### PROBLEM TO SOLVE
Scan the records below. Copy every line in which the word "lines" appears.

STUDY MATERIAL section start

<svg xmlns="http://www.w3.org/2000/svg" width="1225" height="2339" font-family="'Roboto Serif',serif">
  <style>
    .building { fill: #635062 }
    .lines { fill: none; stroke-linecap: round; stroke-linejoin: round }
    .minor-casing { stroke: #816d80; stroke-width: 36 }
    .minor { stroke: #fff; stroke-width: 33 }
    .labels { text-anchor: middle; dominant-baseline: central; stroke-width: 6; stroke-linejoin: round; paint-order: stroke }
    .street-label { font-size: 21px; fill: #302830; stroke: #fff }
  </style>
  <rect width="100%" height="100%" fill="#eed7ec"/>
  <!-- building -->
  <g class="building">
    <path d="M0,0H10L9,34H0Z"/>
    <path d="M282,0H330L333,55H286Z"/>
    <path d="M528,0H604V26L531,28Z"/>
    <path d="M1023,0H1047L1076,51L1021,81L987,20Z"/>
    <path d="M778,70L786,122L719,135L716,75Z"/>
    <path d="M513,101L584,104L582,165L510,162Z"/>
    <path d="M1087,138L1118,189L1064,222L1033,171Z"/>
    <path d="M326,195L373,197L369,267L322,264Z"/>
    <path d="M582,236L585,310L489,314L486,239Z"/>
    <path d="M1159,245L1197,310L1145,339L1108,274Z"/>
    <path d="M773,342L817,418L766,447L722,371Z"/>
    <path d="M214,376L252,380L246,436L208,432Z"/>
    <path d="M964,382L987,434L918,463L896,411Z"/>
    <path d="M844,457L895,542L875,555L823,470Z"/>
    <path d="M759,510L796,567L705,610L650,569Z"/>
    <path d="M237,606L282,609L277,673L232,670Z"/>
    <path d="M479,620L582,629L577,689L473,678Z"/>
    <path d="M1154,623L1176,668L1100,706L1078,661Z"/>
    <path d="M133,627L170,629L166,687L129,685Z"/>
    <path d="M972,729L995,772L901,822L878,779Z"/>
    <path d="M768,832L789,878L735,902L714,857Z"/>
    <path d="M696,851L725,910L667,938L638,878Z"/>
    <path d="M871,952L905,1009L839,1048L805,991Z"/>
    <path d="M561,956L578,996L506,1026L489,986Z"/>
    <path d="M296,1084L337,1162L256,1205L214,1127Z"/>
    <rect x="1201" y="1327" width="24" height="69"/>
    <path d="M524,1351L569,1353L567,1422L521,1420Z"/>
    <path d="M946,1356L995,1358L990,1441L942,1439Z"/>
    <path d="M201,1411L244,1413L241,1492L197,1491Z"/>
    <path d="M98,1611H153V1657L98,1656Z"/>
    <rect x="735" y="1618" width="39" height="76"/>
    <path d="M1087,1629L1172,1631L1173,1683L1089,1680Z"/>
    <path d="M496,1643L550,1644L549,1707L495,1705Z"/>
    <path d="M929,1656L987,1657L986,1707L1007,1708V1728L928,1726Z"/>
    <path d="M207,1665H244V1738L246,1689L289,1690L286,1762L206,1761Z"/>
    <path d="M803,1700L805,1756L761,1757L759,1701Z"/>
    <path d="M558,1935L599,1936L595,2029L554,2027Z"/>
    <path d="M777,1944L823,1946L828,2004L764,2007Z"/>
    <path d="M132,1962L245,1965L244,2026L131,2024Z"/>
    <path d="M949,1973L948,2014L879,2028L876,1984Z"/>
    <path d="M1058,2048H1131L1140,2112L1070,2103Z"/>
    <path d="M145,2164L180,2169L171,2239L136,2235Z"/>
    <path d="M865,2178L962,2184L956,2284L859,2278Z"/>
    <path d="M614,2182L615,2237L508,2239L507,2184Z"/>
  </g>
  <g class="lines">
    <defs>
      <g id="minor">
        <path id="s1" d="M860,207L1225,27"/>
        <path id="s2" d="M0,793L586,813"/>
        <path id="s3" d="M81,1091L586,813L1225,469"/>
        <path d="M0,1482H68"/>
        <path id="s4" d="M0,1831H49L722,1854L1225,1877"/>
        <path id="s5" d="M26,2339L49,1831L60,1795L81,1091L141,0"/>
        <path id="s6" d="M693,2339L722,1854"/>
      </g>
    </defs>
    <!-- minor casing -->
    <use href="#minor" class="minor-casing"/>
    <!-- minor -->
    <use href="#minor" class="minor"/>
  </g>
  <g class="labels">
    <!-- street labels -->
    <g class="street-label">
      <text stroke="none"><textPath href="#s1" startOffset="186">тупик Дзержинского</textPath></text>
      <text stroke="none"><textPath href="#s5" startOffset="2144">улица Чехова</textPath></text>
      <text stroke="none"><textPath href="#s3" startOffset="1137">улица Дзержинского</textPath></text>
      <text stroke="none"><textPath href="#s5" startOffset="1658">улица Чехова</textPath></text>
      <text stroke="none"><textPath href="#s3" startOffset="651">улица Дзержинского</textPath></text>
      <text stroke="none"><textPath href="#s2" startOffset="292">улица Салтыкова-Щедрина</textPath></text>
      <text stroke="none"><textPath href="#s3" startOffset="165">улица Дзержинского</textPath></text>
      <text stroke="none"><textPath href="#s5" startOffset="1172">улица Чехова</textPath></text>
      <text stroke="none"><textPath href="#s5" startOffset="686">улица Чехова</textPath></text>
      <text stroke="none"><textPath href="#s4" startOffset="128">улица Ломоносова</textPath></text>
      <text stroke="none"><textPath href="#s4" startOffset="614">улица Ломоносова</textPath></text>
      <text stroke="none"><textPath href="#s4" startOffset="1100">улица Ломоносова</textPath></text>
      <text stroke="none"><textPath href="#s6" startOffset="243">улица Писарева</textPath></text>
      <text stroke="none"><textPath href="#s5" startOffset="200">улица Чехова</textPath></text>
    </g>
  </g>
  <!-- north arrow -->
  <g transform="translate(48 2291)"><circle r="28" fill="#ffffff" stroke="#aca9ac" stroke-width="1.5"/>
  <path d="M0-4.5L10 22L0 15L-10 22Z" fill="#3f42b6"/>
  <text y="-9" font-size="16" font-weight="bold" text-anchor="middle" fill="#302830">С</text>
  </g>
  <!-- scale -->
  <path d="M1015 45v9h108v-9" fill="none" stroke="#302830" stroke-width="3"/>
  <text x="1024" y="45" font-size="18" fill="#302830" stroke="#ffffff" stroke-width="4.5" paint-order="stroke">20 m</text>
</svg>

STUDY MATERIAL section end

### TASK ANSWER
    .lines { fill: none; stroke-linecap: round; stroke-linejoin: round }
  <g class="lines">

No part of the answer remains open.